Meta did not immediately respond to a request for comment, and X would not respond to media inquiries.
As synthetic posts continue to increase, researchers following the trend say the change is already visible in the numbers.
“About half of the Internet is being written by AI,” said Deedy Das, a partner at venture capital firm Menlo Ventures, which studies the trend. Decrypt.
“Chatbots and AI tools synthesize this material and send it back to you,” he added. “End by reading machines summarizing other machines.”
While Turvy believes that the growth of bots on social platforms will lead to an exodus into smaller and more intimate spaces, Das is not sure that the ideal of the early web can return.
“There are very few people who write blogs anymore,” he said. “You can’t be discovered, and if you do, people assume it’s AI. Most of the conversation now happens on platforms built for performance, not honesty.”
Despite this, Das said a bigger problem is software acting like humans.
“The plumbing of the Internet assumed the person on the other end was human,” he said. “CAPTCHA, logins, two-factor codes, everything. Now the software can imitate you perfectly, and there is no common rule for what counts as an agent.”
The rise of AI agents
If the internet feels “dead” today, the spread of AI Agents it will only accelerate the trend. AI agents are autonomous programs that respond to invitations and perform their activities on the web on behalf of a user. Discover sites, perform searches, make purchases, crypto tradingand interact with the platforms in ways that resemble human activity.
Nirav Murthy, co-founder of intellectual property blockchain developer Camp Network, said the model is driven by economics as much as technology.
“Agent AI can remix material at machine speed and at almost no cost,” he said. “Then, that production goes back into circulation. The accounts start to look different, but they act the same. The engagement goes up, the variety goes down, and once you add human controls, the numbers go away.”
As users turn more control over to agents, a larger portion of everyday online activity will be handled by machines instead of people, deepening the automated environment they encounter online.
“Online ecosystems follow incentives,” he said. “When fake engagement is cheap and rewarded, you don’t just have more bots. You have automated content production lines chasing clicks.”
This tension is already visible in real world usage. Earlier this month, Amazon sent a cease and desist at Perplexity after finding that its Comet browser was making purchases on the Amazon site by disguising automated agents as human buyers. Anthropic recently said it had blocked what it described as the first AI-led cyberattack, after Chinese state hackers used its Claude Code agent in attempted breaches of 30 companies.
The biggest risk to corporations and platforms, Das said, comes when AI agents are deployed in large numbers.

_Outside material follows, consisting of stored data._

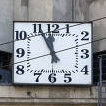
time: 11:55
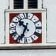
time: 10:34
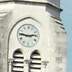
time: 2:46
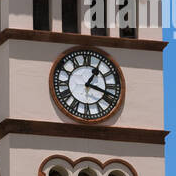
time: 1:18
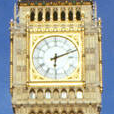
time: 6:11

“When companies run fleets of these systems, you have millions of requests that behave like users,” he said. “It’s harder to see and harder to stop.”
AI-generated video is the next wave. Tools like Sister 2 from OpenAI and Google I see 3 can produce realistic clips and deepfakes from text suggestions, adding to the volume of polished but synthetic content circulating on social platforms.

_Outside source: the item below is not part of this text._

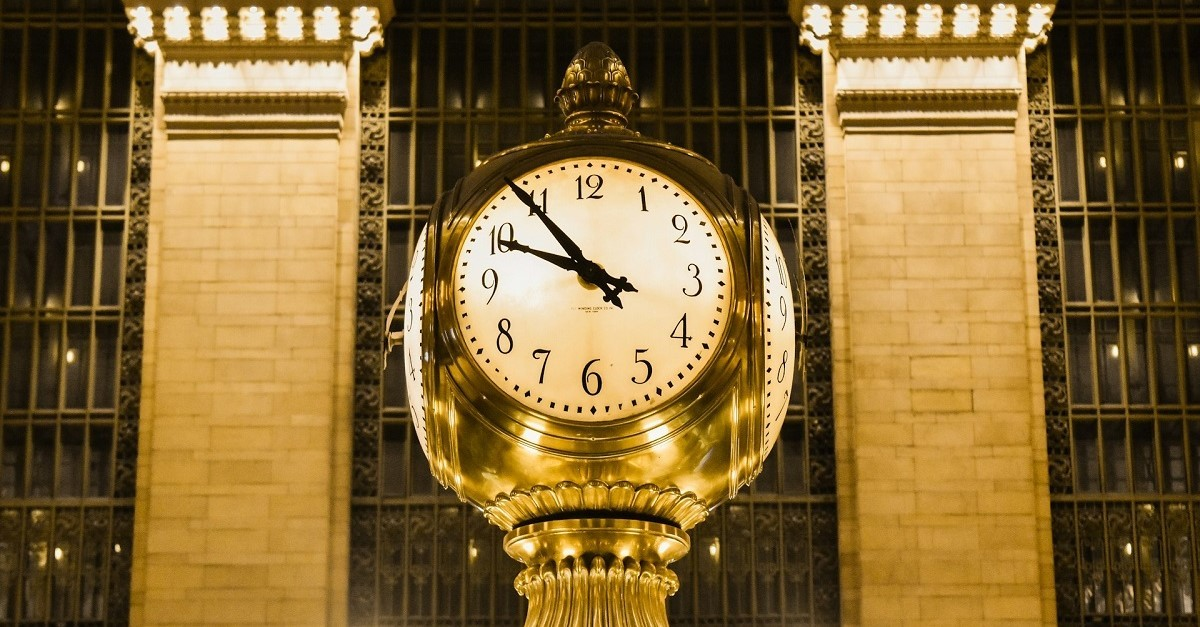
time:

Both Murthy and Turvy agree that financial incentives are driving the flood of AI bots online, and proving personhood may become another challenge for AI to meet. “Humanity has become just another signal to fake to make money,” Turvy said. “What’s missing now is the mess that used to prove that someone was real.”
A growing number of blockchain projects, including world (at first worldcoin)Personality Test, and Human (ancient Gitcoin) Passport, systems are developed aimed at proving personality by linking online activity to a verified human.
“If you reward real creators and make fraud expensive, people will still have a place online,” Murthy said.